(Records drawn from a dataset):

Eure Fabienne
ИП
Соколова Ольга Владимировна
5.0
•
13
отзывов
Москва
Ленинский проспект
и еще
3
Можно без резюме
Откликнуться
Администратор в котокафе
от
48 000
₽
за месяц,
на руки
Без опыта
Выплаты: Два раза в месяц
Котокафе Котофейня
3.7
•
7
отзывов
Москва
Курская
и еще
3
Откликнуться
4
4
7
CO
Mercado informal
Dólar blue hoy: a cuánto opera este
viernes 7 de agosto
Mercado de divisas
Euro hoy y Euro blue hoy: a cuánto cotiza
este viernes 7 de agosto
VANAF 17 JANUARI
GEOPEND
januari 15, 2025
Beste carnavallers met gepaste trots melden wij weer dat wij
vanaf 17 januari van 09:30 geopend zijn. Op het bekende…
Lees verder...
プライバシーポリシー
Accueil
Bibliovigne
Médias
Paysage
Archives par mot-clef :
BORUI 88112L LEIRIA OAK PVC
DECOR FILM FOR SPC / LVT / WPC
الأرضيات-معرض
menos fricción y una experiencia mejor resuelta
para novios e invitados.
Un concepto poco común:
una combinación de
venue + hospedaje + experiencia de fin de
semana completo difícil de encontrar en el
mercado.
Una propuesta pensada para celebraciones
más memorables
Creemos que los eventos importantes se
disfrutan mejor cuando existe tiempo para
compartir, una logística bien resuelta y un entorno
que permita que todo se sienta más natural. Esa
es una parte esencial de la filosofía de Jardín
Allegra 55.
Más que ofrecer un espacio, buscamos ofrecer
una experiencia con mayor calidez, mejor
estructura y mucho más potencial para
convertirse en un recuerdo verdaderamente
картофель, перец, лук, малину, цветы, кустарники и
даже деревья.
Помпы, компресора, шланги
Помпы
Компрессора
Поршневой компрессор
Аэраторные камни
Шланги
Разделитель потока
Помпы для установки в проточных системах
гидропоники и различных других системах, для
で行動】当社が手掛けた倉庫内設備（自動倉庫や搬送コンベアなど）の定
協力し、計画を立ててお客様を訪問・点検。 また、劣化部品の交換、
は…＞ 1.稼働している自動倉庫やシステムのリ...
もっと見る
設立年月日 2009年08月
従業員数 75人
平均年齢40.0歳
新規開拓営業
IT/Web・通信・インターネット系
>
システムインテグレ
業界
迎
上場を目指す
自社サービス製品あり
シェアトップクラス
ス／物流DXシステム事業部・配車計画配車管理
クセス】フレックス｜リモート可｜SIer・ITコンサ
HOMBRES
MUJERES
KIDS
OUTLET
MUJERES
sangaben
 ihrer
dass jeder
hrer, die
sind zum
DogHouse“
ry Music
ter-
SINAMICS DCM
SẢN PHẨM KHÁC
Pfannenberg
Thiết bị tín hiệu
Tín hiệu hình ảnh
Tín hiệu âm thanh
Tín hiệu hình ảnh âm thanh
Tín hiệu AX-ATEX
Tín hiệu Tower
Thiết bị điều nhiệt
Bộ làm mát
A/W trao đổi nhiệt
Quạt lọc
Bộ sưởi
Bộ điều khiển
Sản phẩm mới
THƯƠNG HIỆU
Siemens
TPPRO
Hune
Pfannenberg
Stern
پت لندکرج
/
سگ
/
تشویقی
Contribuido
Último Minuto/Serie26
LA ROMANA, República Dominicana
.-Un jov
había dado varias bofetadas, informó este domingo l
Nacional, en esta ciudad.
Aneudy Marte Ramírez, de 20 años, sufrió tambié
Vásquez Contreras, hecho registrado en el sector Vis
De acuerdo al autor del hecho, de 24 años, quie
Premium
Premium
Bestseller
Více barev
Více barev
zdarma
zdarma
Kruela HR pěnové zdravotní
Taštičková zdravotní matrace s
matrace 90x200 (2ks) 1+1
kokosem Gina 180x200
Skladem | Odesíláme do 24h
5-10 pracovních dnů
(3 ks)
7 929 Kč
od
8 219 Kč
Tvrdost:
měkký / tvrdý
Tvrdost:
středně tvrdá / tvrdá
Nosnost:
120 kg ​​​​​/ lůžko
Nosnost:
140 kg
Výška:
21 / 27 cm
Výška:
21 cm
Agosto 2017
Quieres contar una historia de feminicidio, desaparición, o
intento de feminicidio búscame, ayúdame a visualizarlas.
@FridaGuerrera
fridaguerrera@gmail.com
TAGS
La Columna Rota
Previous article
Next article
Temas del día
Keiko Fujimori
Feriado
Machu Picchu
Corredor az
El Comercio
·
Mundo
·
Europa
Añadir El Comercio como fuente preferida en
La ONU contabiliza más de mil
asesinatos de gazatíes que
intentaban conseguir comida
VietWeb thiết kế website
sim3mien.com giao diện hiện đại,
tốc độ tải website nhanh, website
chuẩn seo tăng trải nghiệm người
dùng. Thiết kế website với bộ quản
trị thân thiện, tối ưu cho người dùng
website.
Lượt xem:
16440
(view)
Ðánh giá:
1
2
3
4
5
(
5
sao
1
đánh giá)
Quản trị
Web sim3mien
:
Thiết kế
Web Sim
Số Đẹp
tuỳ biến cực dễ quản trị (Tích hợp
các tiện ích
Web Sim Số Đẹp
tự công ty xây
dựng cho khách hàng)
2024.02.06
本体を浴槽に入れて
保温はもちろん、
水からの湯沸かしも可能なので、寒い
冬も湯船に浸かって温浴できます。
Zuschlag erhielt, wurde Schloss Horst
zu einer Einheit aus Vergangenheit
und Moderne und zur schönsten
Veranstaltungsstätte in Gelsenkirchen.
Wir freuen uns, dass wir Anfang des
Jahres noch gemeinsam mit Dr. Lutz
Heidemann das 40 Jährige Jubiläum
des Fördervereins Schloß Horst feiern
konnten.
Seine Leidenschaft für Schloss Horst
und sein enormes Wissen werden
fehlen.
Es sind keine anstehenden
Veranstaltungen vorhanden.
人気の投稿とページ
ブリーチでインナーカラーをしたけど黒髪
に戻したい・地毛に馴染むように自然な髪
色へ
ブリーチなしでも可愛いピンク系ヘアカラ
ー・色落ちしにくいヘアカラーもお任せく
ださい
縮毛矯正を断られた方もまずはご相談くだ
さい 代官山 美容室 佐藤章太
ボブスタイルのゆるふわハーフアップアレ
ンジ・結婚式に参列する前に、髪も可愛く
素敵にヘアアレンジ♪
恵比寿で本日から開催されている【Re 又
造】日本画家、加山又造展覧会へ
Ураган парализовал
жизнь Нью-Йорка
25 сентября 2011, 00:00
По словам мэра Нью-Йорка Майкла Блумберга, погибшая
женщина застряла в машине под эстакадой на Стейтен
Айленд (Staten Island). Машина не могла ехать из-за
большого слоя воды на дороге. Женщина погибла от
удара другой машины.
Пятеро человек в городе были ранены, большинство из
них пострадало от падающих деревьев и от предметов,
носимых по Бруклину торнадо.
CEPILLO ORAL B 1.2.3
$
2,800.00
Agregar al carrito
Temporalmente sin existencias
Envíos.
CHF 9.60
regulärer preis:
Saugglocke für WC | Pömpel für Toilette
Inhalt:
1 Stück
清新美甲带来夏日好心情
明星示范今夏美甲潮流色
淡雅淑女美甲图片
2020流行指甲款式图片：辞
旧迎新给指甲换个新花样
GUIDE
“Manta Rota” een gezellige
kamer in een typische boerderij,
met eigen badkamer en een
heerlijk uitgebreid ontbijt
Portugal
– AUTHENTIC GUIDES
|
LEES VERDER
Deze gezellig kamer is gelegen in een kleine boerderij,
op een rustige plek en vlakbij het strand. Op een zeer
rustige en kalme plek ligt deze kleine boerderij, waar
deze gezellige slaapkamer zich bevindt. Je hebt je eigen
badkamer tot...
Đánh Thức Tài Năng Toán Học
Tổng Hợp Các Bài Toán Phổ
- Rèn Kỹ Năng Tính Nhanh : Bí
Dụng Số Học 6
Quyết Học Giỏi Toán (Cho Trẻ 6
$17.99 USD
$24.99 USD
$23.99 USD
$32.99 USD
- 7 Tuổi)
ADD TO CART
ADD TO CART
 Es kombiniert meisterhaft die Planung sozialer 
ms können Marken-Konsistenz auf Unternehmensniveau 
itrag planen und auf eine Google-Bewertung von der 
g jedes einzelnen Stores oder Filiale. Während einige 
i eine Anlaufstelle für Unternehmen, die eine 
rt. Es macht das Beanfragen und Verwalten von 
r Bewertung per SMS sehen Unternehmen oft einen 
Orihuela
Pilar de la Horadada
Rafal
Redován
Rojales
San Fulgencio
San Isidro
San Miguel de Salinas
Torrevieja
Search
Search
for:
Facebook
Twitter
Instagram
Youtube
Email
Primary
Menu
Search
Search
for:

(TO-DO ITEM): Look through the lines above and collect those with the word "hình".

(TASK OUTPUT):
Tín hiệu hình ảnh
Tín hiệu hình ảnh âm thanh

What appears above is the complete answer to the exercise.